NFT project Pixelmon stirred up controversy in March this year after revealing the finalized art for its much-anticipated project — the quality of which turned out to be far below expectations.

The project raised roughly $70 million, with each NFT minted for three Ether (ETH) each. However, the floor price on the OpenSea NFT marketplace has plummeted to only 0.26 ETH, worth roughly $370 at the time of writing.

Phantabear, another NFT project, originally minted for 6.36 ETH and drove record trading volumes on OpenSea when it was first released in January but has also seen a major drop in value since then, with the floor price at only 0.32 ETH ($463) at the time of writing.

A March study by blockchain analytics firm Nansen found that most NFT collections either make no money or end up netting less than they cost to create.

Celebrities and influencers clueless

Several of the shared “uncomfortable truths” are scathing of celebrities and influencers.

OKHotshot said that despite what famous influencers may claim or imply through social media posts, noting that “celebrity NFT projects are notoriously bad investments.”

He also added that “Web2 marketing is exceedingly ineffective in the NFT market.”

Recently, Cointelegraph reported on warning letters posted by a consumer watchdog group to nearly 20 celebrities for their role in shilling NFTs.

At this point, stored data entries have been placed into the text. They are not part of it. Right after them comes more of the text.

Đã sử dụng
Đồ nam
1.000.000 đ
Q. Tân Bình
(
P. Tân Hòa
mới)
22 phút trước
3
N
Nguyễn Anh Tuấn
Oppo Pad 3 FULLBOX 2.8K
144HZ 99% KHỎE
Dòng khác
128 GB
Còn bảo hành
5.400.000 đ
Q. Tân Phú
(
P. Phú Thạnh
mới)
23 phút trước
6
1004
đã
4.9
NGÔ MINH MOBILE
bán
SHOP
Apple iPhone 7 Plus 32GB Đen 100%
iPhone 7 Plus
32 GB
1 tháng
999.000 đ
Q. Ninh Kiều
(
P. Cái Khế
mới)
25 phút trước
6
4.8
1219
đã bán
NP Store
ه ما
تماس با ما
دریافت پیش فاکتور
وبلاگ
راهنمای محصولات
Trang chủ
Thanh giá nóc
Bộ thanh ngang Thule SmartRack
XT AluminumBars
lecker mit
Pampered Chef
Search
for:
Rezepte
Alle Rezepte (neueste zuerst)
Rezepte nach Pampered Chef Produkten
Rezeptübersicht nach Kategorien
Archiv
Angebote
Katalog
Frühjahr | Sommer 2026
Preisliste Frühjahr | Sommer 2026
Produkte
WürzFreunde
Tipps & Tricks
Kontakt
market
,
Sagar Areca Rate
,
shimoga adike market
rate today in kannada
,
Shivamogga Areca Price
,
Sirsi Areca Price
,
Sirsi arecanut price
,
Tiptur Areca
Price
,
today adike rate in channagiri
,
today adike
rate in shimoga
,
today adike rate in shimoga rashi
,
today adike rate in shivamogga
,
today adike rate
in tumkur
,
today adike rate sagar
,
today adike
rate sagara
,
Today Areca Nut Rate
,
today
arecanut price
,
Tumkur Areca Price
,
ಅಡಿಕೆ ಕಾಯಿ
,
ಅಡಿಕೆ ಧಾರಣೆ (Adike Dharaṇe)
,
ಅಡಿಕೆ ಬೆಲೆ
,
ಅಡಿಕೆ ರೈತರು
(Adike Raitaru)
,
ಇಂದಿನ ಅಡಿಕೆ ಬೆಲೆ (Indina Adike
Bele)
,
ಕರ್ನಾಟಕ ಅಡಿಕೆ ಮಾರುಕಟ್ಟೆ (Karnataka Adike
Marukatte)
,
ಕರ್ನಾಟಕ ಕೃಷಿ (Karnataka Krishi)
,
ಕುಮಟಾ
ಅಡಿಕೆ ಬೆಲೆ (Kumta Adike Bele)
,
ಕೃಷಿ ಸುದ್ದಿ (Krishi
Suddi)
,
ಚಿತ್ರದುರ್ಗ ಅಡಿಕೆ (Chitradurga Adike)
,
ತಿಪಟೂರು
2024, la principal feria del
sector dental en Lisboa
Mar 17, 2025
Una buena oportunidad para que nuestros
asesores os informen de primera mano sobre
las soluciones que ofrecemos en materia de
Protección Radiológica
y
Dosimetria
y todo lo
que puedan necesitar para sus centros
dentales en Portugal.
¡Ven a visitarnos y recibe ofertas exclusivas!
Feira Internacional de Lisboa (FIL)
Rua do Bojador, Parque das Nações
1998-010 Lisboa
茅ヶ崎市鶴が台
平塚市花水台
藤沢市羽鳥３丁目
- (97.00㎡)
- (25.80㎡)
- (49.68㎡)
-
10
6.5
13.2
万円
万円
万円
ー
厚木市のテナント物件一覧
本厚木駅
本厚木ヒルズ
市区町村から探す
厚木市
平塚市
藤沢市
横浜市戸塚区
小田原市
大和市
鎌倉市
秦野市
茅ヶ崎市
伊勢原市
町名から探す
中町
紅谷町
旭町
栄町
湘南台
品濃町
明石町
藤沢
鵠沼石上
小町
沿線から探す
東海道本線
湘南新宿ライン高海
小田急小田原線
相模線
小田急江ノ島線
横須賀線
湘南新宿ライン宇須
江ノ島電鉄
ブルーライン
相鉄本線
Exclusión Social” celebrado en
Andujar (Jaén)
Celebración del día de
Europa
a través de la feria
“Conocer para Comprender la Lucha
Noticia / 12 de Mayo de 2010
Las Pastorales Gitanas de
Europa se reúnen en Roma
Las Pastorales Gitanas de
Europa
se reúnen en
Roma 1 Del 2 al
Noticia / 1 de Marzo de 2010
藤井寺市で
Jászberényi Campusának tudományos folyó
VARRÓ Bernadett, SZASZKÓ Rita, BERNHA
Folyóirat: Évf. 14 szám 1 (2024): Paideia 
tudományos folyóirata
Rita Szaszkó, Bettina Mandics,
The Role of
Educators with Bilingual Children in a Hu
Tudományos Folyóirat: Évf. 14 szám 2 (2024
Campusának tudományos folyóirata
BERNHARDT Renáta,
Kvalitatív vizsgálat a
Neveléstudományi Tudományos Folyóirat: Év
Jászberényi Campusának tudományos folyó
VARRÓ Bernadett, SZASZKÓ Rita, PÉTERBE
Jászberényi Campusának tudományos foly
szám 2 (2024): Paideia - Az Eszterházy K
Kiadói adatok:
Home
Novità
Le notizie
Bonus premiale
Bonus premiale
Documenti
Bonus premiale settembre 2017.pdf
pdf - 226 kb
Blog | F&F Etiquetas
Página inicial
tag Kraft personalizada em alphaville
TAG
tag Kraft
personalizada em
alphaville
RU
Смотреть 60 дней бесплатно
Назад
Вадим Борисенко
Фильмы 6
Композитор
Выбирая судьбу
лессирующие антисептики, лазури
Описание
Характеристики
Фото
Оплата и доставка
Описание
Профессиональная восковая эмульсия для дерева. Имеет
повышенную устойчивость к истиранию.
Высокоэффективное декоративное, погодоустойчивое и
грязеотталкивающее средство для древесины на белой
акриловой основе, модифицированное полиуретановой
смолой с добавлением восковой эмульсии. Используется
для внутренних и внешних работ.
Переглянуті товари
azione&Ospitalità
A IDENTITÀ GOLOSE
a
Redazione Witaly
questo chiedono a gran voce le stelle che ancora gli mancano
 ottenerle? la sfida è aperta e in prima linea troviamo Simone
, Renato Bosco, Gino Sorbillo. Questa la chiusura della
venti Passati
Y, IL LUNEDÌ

Related: Justin Bieber, Paris Hilton among 19 celebs called out for shilling NFTs

OKHotshot’s final points revolve around the idea that most NFTs don’t have any intrinsic value. The analyst warned that NFT projects without sale terms aren’t worth anything and that NFT benefits don’t travel to downstream purchasers unless specified in the terms.

“NFT projects without sale terms are selling you a token ID with a hyperlink to an off-chain asset. Without terms, nothing is defined. You can’t own a hyperlink so in all likelihood you bought nothing.”

That being said, he believes that the price of NFTs continues to be controlled by hype and market speculation, noting that savvy investors could “use this to your advantage.”